KUALA LUMPUR, Sept 1 — Issues of alleged plagiarism and sexual harassment in Malaysia’s tertiary learning institutions will be addressed, Education Minister Maszlee Malik has said.
In an interview with local daily Utusan Malaysia’s weekend edition Mingguan Malaysia, Maszlee said efforts are underway to review the Statutory Bodies (Discipline and Surcharge) Act 2000 or Act 605 to exclude academics from several rules governing civil servants.
Maszlee said Prime Minister Tun Dr Mahathir Mohamad has already given his approval for this.
"This involves issues of academic freedom, integrity and plagiarism that have been much discussed all these while. Kangkung professor, our professors not producing genuine research, abuse of power as supervisors and so on.
"We will overcome these issues when we have carried out a review on Act 605 that is already at the Public Services Department. Tun has already agreed and if this is accepted and carried out, we will try to do a large-scale change in our world of academia. Other than academic freedom, lecturers will also be bound by the issue of integrity,” he was quoted saying in the interview published today.
"We will ensure our lecturers have high levels of integrity and academia. We will eliminate the issue of plagiarism and others.
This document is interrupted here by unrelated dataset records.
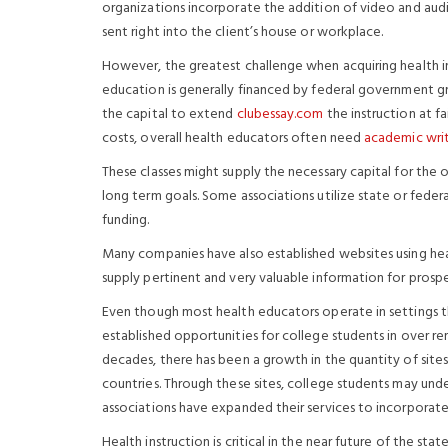
organizations incorporate the addition of video and aud
sent right into the client’s house or workplace.
However, the greatest challenge when acquiring health ins
education is generally financed by federal government gra
the capital to extend
clubessay.com
the instruction at f
costs, overall health educators often need
academic writ
These classes might supply the necessary capital for the 
long term goals. Some associations utilize state or fede
funding.
Many companies have also established websites using healt
supply pertinent and very valuable information for prosp
Even though most health educators operate in settings that
established opportunities
for college students in over re
decades, there has been a growth in the quantity of sites
countries. Through these sites, college students may unde
associations have expanded their services to incorporate
Health instruction is critical in the near future of the sta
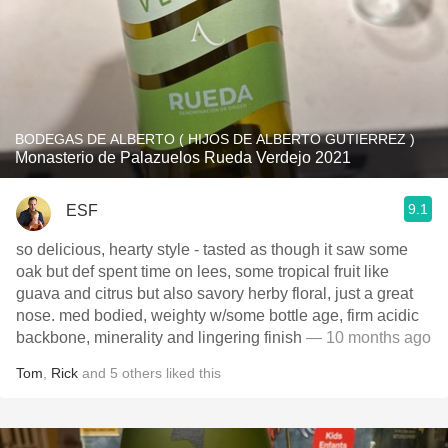
BODEGAS DE ALBERTO ( HIJOS DE ALBERTO GUTIERREZ )
Monasterio de Palazuelos Rueda Verdejo 2021
9.1
ESF
so delicious, hearty style - tasted as though it saw some
oak but def spent time on lees, some tropical fruit like
guava and citrus but also savory herby floral, just a great
nose. med bodied, weighty w/some bottle age, firm acidic
backbone, minerality and lingering finish
— 10 months ago
Tom
,
Rick
and
5
others
liked this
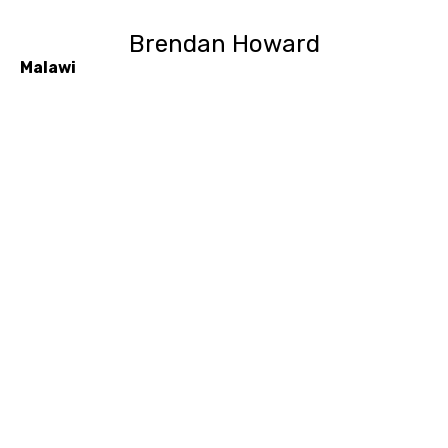
Brendan Howard
Malawi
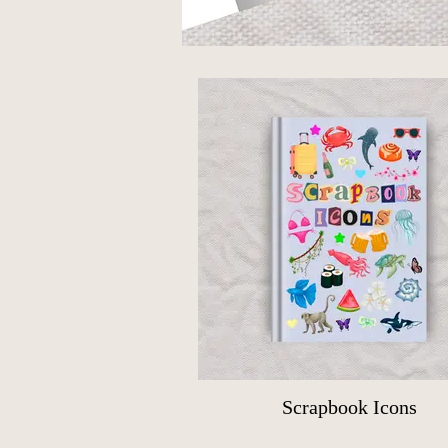
Scrapbook Icons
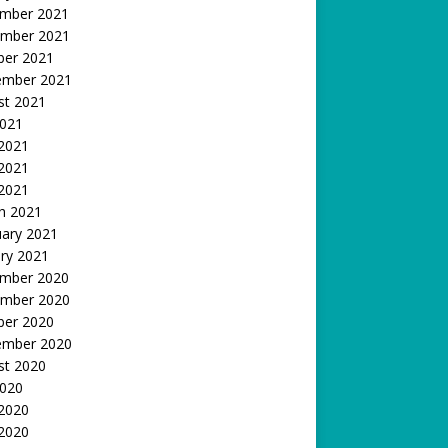
mber 2021
mber 2021
ber 2021
ember 2021
st 2021
2021
 2021
2021
 2021
h 2021
uary 2021
ry 2021
mber 2020
mber 2020
ber 2020
ember 2020
st 2020
2020
 2020
2020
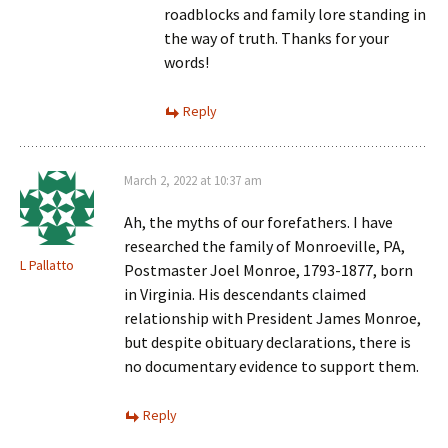
roadblocks and family lore standing in
the way of truth. Thanks for your
words!
Reply
March 2, 2022 at 10:37 am
Ah, the myths of our forefathers. I have
researched the family of Monroeville, PA,
L Pallatto
Postmaster Joel Monroe, 1793-1877, born
in Virginia. His descendants claimed
relationship with President James Monroe,
but despite obituary declarations, there is
no documentary evidence to support them.
Reply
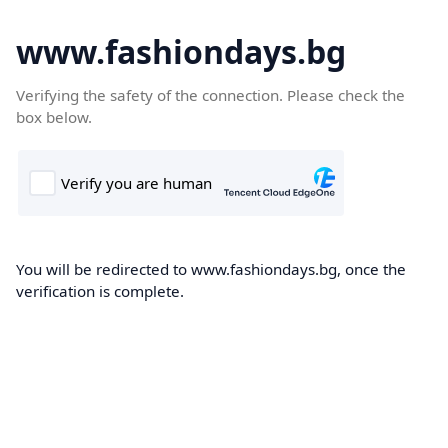
www.fashiondays.bg
Verifying the safety of the connection. Please check the
box below.
You will be redirected to www.fashiondays.bg, once the
verification is complete.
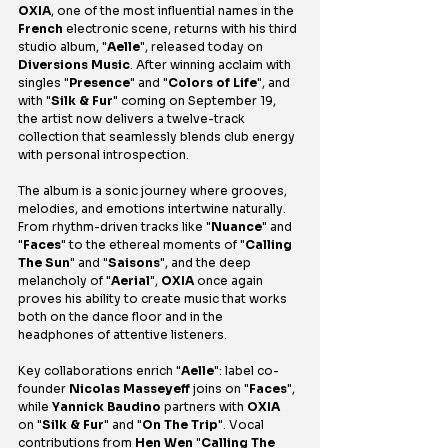
OXIA
, one of the most influential names in the 
French
 electronic scene, returns with his third 
studio album, "
Aelle
", released today on 
Diversions Music
. After winning acclaim with 
singles "
Presence
" and "
Colors of Life
", and 
with "
Silk & Fur
" coming on September 19, 
the artist now delivers a twelve-track 
collection that seamlessly blends club energy 
with personal introspection.
The album is a sonic journey where grooves, 
melodies, and emotions intertwine naturally. 
From rhythm-driven tracks like "
Nuance
" and 
"
Faces
" to the ethereal moments of "
Calling 
The Sun
" and "
Saisons
", and the deep 
melancholy of "
Aerial
", 
OXIA
 once again 
proves his ability to create music that works 
both on the dance floor and in the 
headphones of attentive listeners.
Key collaborations enrich "
Aelle
": label co-
founder 
Nicolas Masseyeff
 joins on "
Faces
", 
while 
Yannick Baudino
 partners with 
OXIA
on "
Silk & Fur
" and "
On The Trip
". Vocal 
contributions from 
Hen Wen
 "
Calling The 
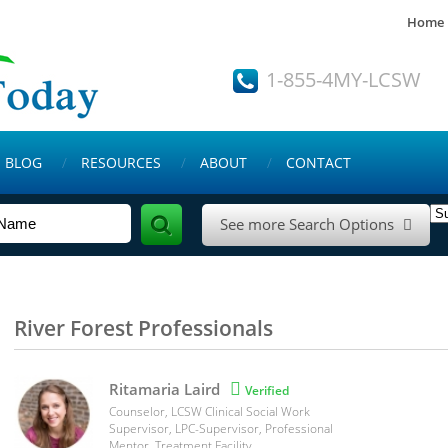
Home
1-855-4MY-LCSW
BLOG
RESOURCES
ABOUT
CONTACT
See more Search Options

River Forest Professionals
Ritamaria Laird

Verified
Counselor, LCSW Clinical Social Work
Supervisor, LPC-Supervisor, Professional
Mentor, Treatment Facility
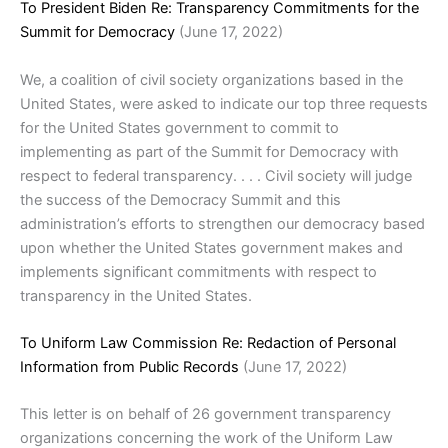
To President Biden Re: Transparency Commitments for the
Summit for Democracy
(June 17, 2022)
We, a coalition of civil society organizations based in the
United States, were asked to indicate our top three requests
for the United States government to commit to
implementing as part of the Summit for Democracy with
respect to federal transparency. . . . Civil society will judge
the success of the Democracy Summit and this
administration’s efforts to strengthen our democracy based
upon whether the United States government makes and
implements significant commitments with respect to
transparency in the United States.
To Uniform Law Commission Re: Redaction of Personal
Information from Public Records
(June 17, 2022)
This letter is on behalf of 26 government transparency
organizations concerning the work of the Uniform Law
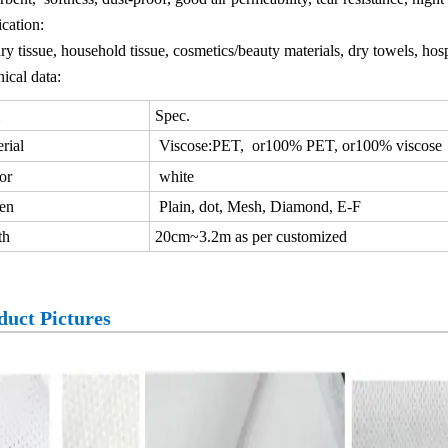
cation:
ry tissue, household tissue, cosmetics/beauty materials, dry towels, hospi
ical data:
Spec.
rial
Viscose:PET, or100% PET, or100% viscose
or
white
en
Plain, dot, Mesh, Diamond, E-F
th
20cm~3.2m as per customized
duct Pictures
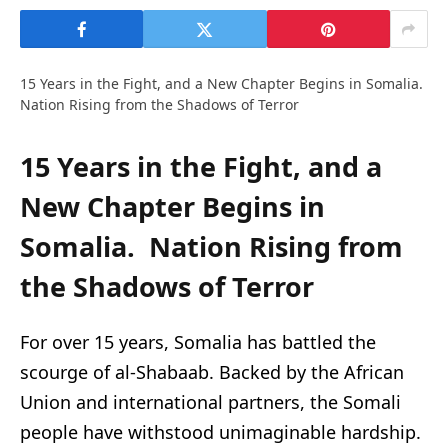
15 Years in the Fight, and a New Chapter Begins in Somalia.
Nation Rising from the Shadows of Terror
15 Years in the Fight, and a
New Chapter Begins in
Somalia.
Nation Rising from
the Shadows of Terror
For over 15 years, Somalia has battled the
scourge of al-Shabaab. Backed by the African
Union and international partners, the Somali
people have withstood unimaginable hardship.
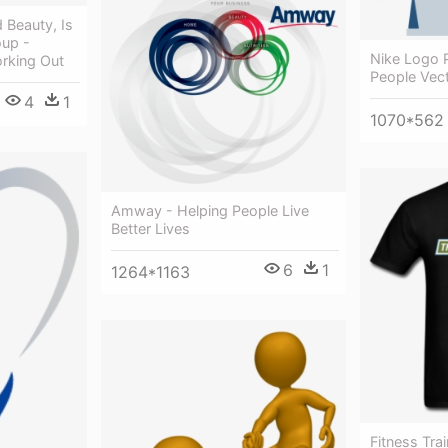
 Beauty, Is
up -
Nike Logo 
rking Out
People Vec
4
1
1070*562
Amway - Helping People Live
Better Lives
6
1
1264*1163
Fitness Trai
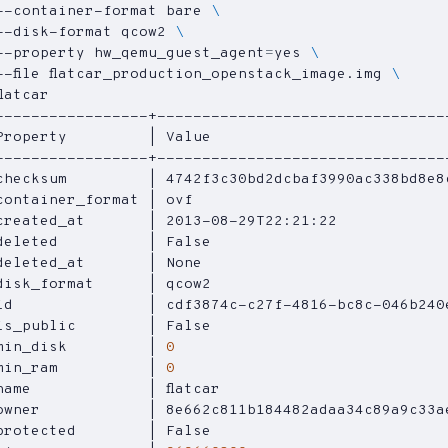
--container-format bare 
--disk-format qcow2 
--property 
hw_qemu_guest_agent
=
yes 
--file flatcar_production_openstack_image.img 
Property         
|
 Value                          
checksum         
|
 4742f3c30bd2dcbaf3990ac338bd8e8
container_format 
|
 ovf                            
created_at       
|
 2013-08-29T22:21:22            
deleted          
|
 False                          
deleted_at       
|
 None                           
disk_format      
|
 qcow2                          
id               
|
 cdf3874c-c27f-4816-bc8c-046b240
is_public        
|
 False                          
min_disk         
|
0
min_ram          
|
0
name             
|
 flatcar                         
owner            
|
 8e662c811b184482adaa34c89a9c33a
protected        
|
 False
And we will also include the issue of sexual harassment that I know has happened before this, but was hidden and has at last become cancer. So we try to overcome these issues,” he added.
In the same interview with Utusan Malaysia, Maszlee also spoke of hopes for local lecturers and professors to compete at the international level, noting that Universiti Kebangsaan Malaysia has been matched with universities abroad such as Peking University and Tsinghua University for collaboration.
He also hoped for local universities to become international educational reference centres and for Malaysia to be an international education destination within the Pakatan Harapan government’s five-year term.
Maszlee also reflected on changes that have already taken place at institutions of higher learning, noting that campus elections are now conducted by university students themselves, unlike in the past.
He said university students have now already received the undergraduate power that they had in the past called for.
"Universiti Malaya in 1974 had its speaker’s corner banned. Today, it has been revived. And also students’ union. We are in the process of forming students’ union. And there are student representatives to the Senate. Today in history. A big decision in Malaysia’s history,” he was quoted saying in the local paper.